The pipeline utilizes Spark, Redis, article comparison limited to articles in each category, and the MinHash text comparison algorithm to scale up more effectively in terms of computation and storage.
The MergeReduce pipeline involves taking in Wikipedia articles (https://dumps.wikimedia.org/enwiki/latest/, articles zipped in enwiki-latest-pages-articles.xml.bz2) and runs preprocessing, the code in the scripts extract-wiki-data.sh and preprocess-wiki-data.sh, to generate two things:
- A mapping of each Wikipedia article category to all of the articles that fall under that category
- A mapping of each Wikipedia article to its MinHash value After storing those intermediate values in Redis, the similarities between articles in each category are compared, and the final pairs of articles and their similarity scores are stored in Postgres. These results are displayed in an interactive frontend where a user can choose a Wikipedia category and the number of pairs of articles to display.

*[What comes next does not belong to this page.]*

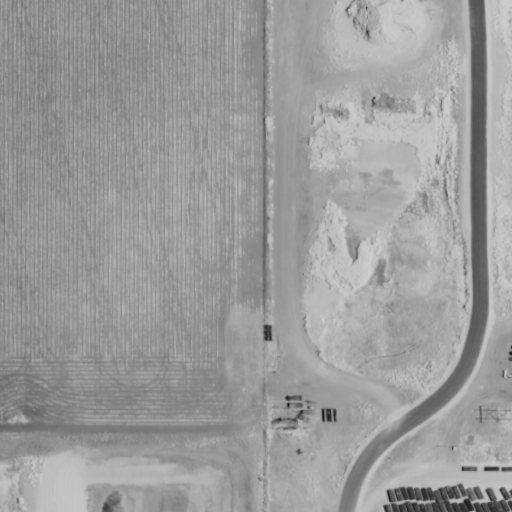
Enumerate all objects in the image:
power tower: (19, 415)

At the first level of the directory, there are three scripts that run the pipeline:
extract-wiki-data.sh: take an unzipped "enwiki-latest-pages-articles" wikipedia file from the data dump (https://dumps.wikimedia.org/enwiki/latest/) and run WikiExtractor code to parse the text and categories out of the raw XML data. WikiExtractor code is at https://github.com/attardi/wikiextractor for reference; I added a few lines of code to automatically include the article category
preprocess-wiki-data.sh: run standard NLP preprocessing on output of extract-wiki-data.py, including tokenization, removal of stopwords and punctuation, and stemming (normalizing) words. Breaks text into shingles, or n-grams, to prepare for minhash computation. Computes minhash values for each article. A key-value mapping of article categories to article id's, as well as a key-value mapping of article id's to minhash values, are inserted into Redis.

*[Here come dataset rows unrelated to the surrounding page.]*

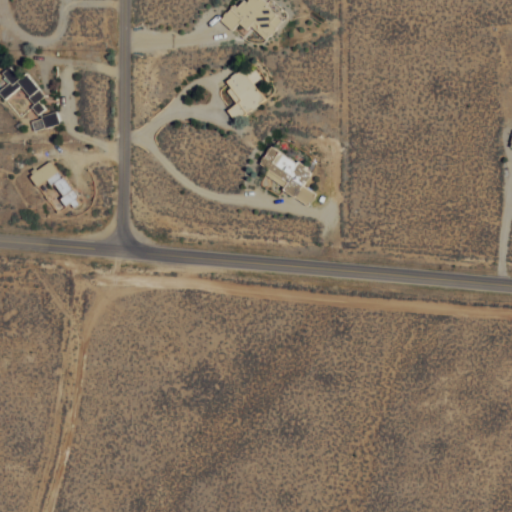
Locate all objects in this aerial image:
building: (250, 16)
building: (240, 93)
road: (120, 124)
building: (510, 139)
building: (285, 173)
road: (59, 243)
road: (315, 266)
road: (80, 380)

calc-dedupe-candidates.sh: calculate article pairs that may be potential duplicate candidates based on overlap of minhash values.
To see the Python program each script runs, look in the .sh file to see the file path the program redirects to.

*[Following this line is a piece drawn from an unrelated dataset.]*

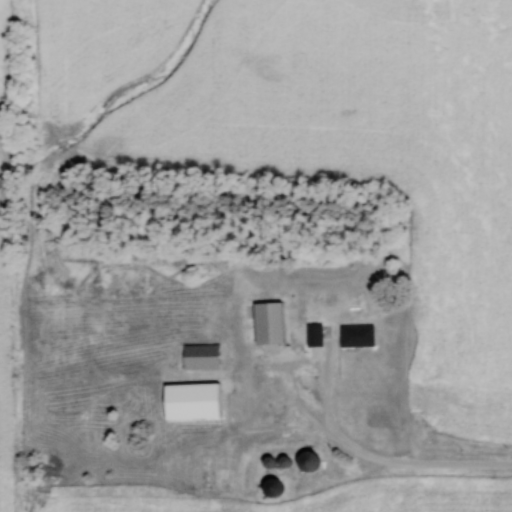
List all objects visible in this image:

The cluster for this project was set up using the tool Pegasus which is essentially a wrapper for AWS CLI commands. The scripts to launch and set up the necessary libraries for this pipeline can be found in the launch-cluster.sh script in this repository. The specific EC2 instances used for the clusters depend on the user's budget and time constraints, but I would recommend c4.xlarge instances for the computational parts of the pipeline and m4.xlarge for hosting Postgres (or using RDS if feasible).
- Most code imports values from the config and/or utils files under src/config and src/lib, respectively.
- The WikiExtractor code is pretty extensive, and since I had to make some changes to the code I'm not just cloning the repo. Unfortunately this means a lot of code to look over but I'd recommend skimming at most.
- Around 1.1 million Wikipedia articles were processed through this pipeline, taking around 2 hours to run from raw data to final results.